W.: We are getting pocket-money of 20 Euro, so (…) we are using Gutschein of 130 Euro (pro Kopf und Monat, Anm. B.v.C.). So imagine a man living with this, a 130 Euro Gutschein in which it is obligatory that he will not buy this, he will not buy that. So, in African culture for example, we not always eat much sugar, or not eat things that are made with much sugar, and we cannot find things that are adapted to our situation, but that could cause diseases or diabetics and so on. Even, if we go to Gräfenhainichen and back for buying things, for one time, 10 Euro is gone from the pocket money. And also we cannot think of buying dresses, because dresses is not allowed from the Gutschein. You will not buy shoes, you will not buy a lot of things. Now how would you live? This is a criminal act. So we are telling the foreigner office of Wittenberg to stop this nonsense. (…)

How about the problem of Krankenschein, how does this work, what happens if a person is getting ill, while this place is far out?

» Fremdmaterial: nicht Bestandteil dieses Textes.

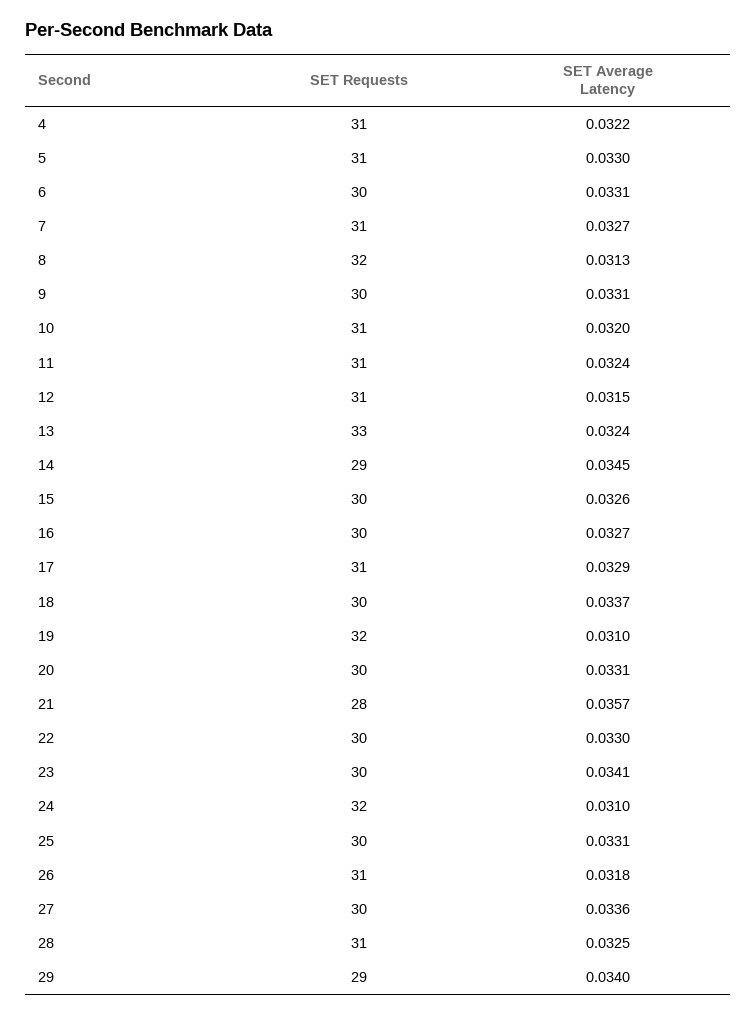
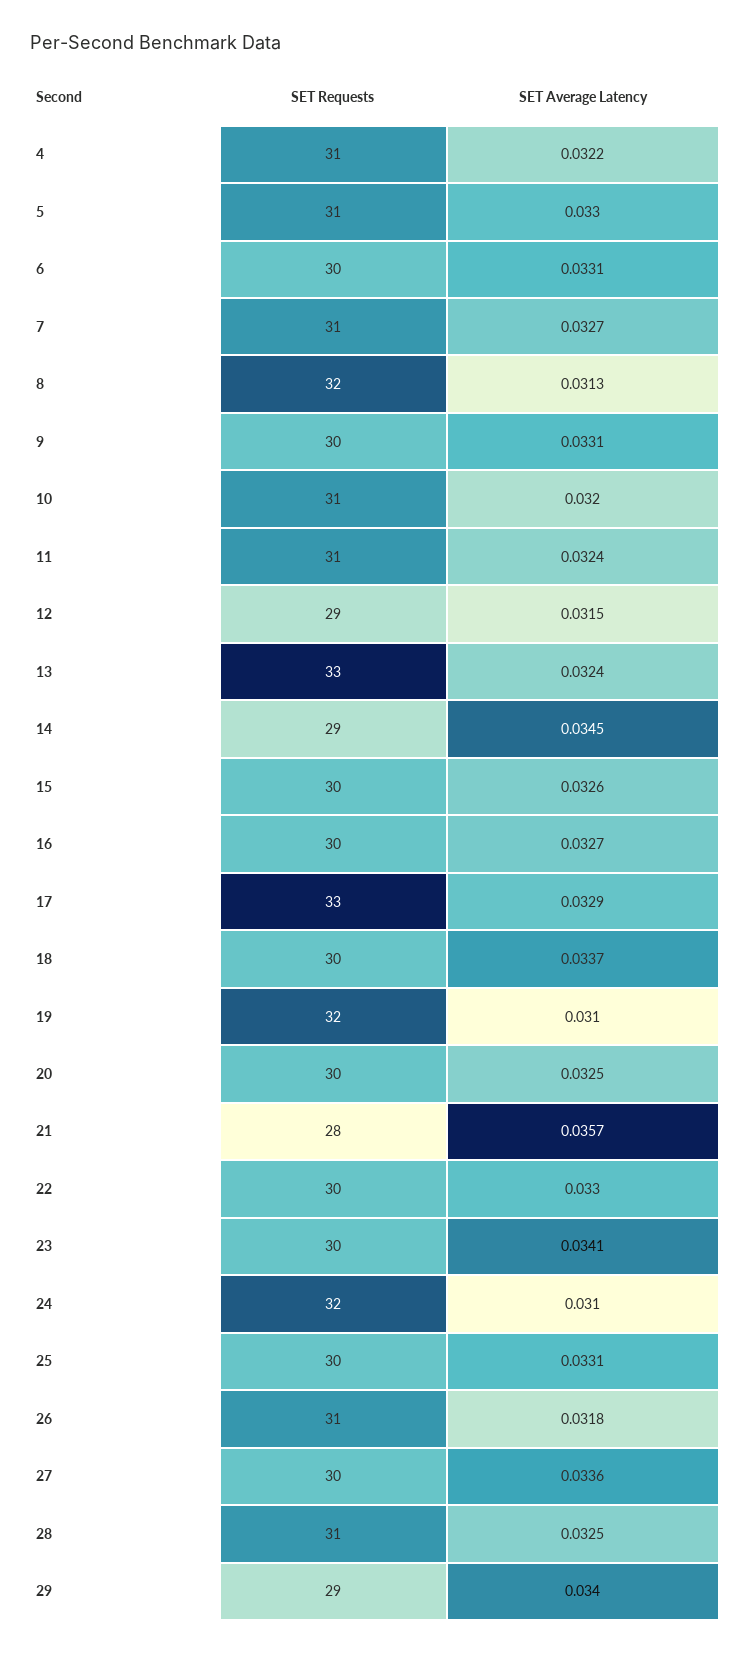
  {
    "SET Requests": {
      "4": 31,
      "5": 31,
      "6": 30,
      "7": 31,
      "8": 32,
      "9": 30,
      "10": 31,
      "11": 31,
-     "12": 31,
+     "12": 29,
      "13": 33,
      "14": 29,
      "15": 30,
      "16": 30,
-     "17": 31,
+     "17": 33,
      "18": 30,
      "19": 32,
      "20": 30,
      "21": 28,
      "22": 30,
      "23": 30,
      "24": 32,
      "25": 30,
      "26": 31,
      "27": 30,
      "28": 31,
      "29": 29
    },
    "SET Average Latency": {
      "4": 0.0322,
      "5": 0.033,
      "6": 0.0331,
      "7": 0.0327,
      "8": 0.0313,
      "9": 0.0331,
      "10": 0.032,
      "11": 0.0324,
      "12": 0.0315,
      "13": 0.0324,
      "14": 0.0345,
      "15": 0.0326,
      "16": 0.0327,
      "17": 0.0329,
      "18": 0.0337,
      "19": 0.031,
-     "20": 0.0331,
+     "20": 0.0325,
      "21": 0.0357,
      "22": 0.033,
      "23": 0.0341,
      "24": 0.031,
      "25": 0.0331,
      "26": 0.0318,
      "27": 0.0336,
      "28": 0.0325,
      "29": 0.034
    }
  }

W.: Now Wittenberg is very, very far from here, about 30 kilometres. It is where the Sozialamt is (…) They don’t have the already prepared Krankenschein. So if you are sick, you have to call Wittenberg, where they have to prepare this, and this can take many days. (…) Imagine that somebody can be chronically ill, and has to go to the house doctor, but he has no transport system, so now if someone is sick, he’ll have no energy, and before he takes the bicycle and goes to the house doctor, he could in the streets collaps or even die. (…) So who causes these consequences, that is Wittenberg Sozialsystem. (…) So we say, the people of this system should accept human dignity and think about a better system for integrating foreigners, refugeees, about a better way of life.